According to various media reports, the indigenous militant organisation issued the threat through a purported audio tape, wherein the group's operational commander Riyaz Naikoo can be heard talking to another militant Sameer Tiger, asking him to blind those who fight or vote in these elections, Greater Kashmir reported.
“You saw in 2016 how many youth lost their eye sights (to pellets). That is why we have planned… whosoever fights elections, he will be dragged out of his home and concentrated acid — sulphuric or hydrochloric acid — will be poured into his eyes so that he loses his eyesight and becomes a burden for his family for life,” Hindustan Times quotes a militant believed to be Naikoo as saying.
Earlier, Kashmiri separatists leaders exhorted the citizens of the Valley to boycott the panchayat polls, alleging that the central and state governments have been using such elections to hoodwink international community.
"India and its stooges repeatedly stage this election drama to hoodwink international community, and pro-India parties and their leaders try to lure people in the name of roads, unemployment and other sugar-coated things," the separatists said in a joint statement under the banner of Joint Resistance Leadership (JRL).
"Soon (after) this election drama is over, these hypocrites, their masters in Delhi and media, declare this vote as a vote for India and use this farce to camouflage atrocities and human rights abuses in Kashmir," they said.
The separatists said any sort of election under this system — be it for "so-called Assembly, Parliament, municipal committee or panchayat" – is meant only to "harm the interests of Kashmiris". "We appeal people of Kashmir to boycott panchayat election drama announced by the so-called rulers," they said.
Meanwhile, notwithstanding the threats and aggressive posturing, the previous Panchayat representatives have decided to contest the elections, DNA reported.
"We are not going to be bogged down by such threats. We will participate in the polls because we have made umpteen sacrifices for democracy. We do not fear bullets but Hizbul Mujhadeen is frightened by the ballot", the DNA report quoted Anil Sharma, president of All Jammu and Kashmir Panchayat Conference, (AJKPC), an apex body of former Panchayat representatives as saying.
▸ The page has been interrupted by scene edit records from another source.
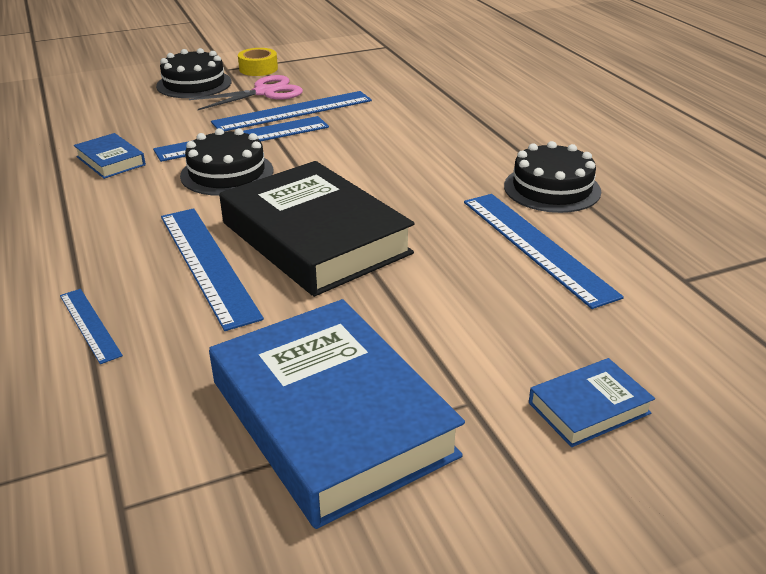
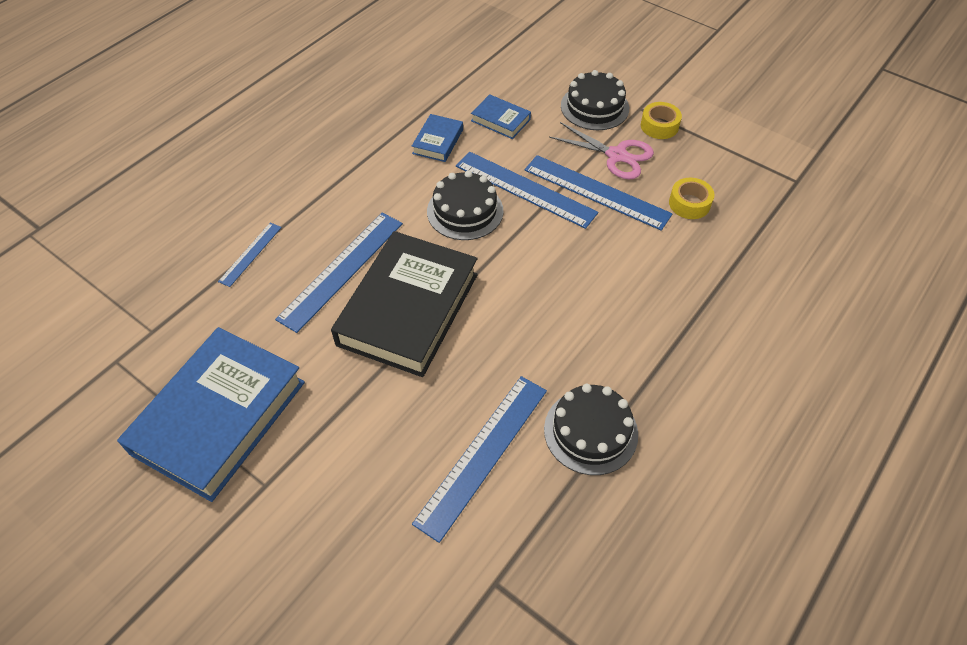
camera: 60 degrees right, 20 degrees up
blue book [529,358,655,447] -> blue book moved to [471,94,531,139]
none -> yellow tape [669,178,714,219]

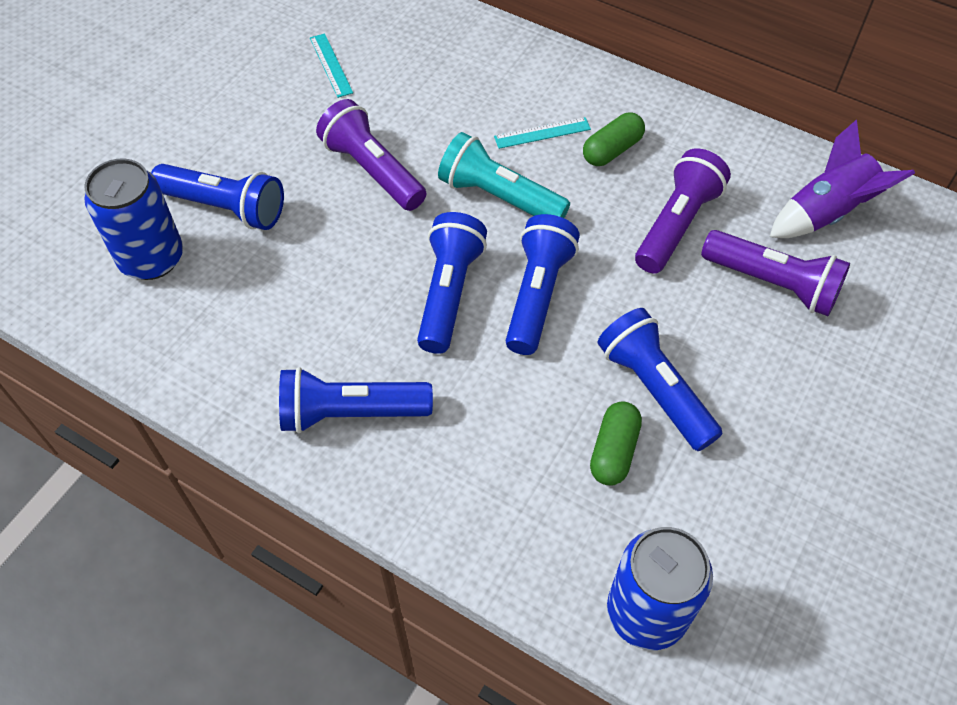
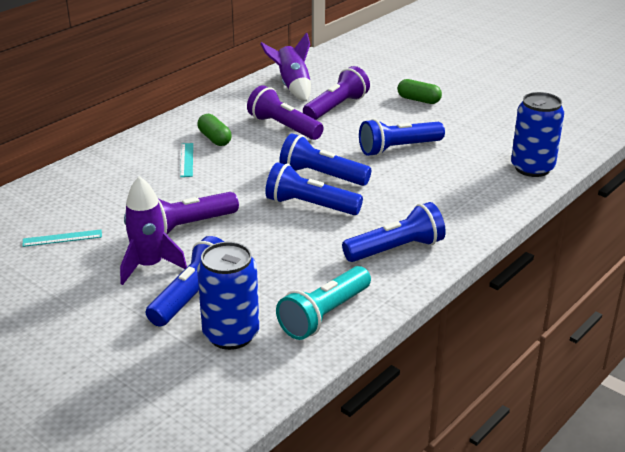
camera: 80 degrees left, 25 degrees down
blue flashlight [279,367,433,433] -> blue flashlight turned 120 degrees counterclockwise [342,202,446,262]
turquoise flashlight [438,132,570,218] -> turquoise flashlight moved to [276,266,371,340]
green capsule [590,401,642,486] -> green capsule moved to [397,79,442,104]
none -> purple rocket [120,176,187,285]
He, however, urged the government to provide proper security for the candidates.
Meanwhile, Jammu and Kashmir deputy chief minister Nirmal Singh also hoped that the panchayat polls next month would be held in an environment free from violence. "I am confident elections will be held and the government will ensure they are held without violence," Singh told reporters.
Singh described the threat by Hizbul Mujahideen as a "desperation" by militants, and also by Pakistan, "which is forcing the terrorists to spread fear psychosis and disrupt this process of elections."
The panchayat polls could not be held in 2016 because of violence and unrest in the Valley after Hizbul commander Burhan Wani was killed in July that year. The last panchayat polls were last held in 2011 under the rule of Omar Abdullah government, which was lauded for completing the polling exercise peacefully.
According to a report by The Hindu, between 1978 and 2011, panchayat elections were held only once under Farooq Abdullah’s government in 2001-02. However, a poor voter turnout and less than 30 percent of members getting elected in the Valley, in contrast to Jammu and Ladakh regions, led to the succeeding Mufti Mohammad Sayeed government scrapping it.
The polls are scheduled to be held from 15 February.
Deputy chief minister Singh asserted that the youths, who have been misled under Pakistan's influence, have returned. "In Kashmir parents and friends are appealing militants to come back and we hope that in future more people will shun militancy and return to their homes," he said.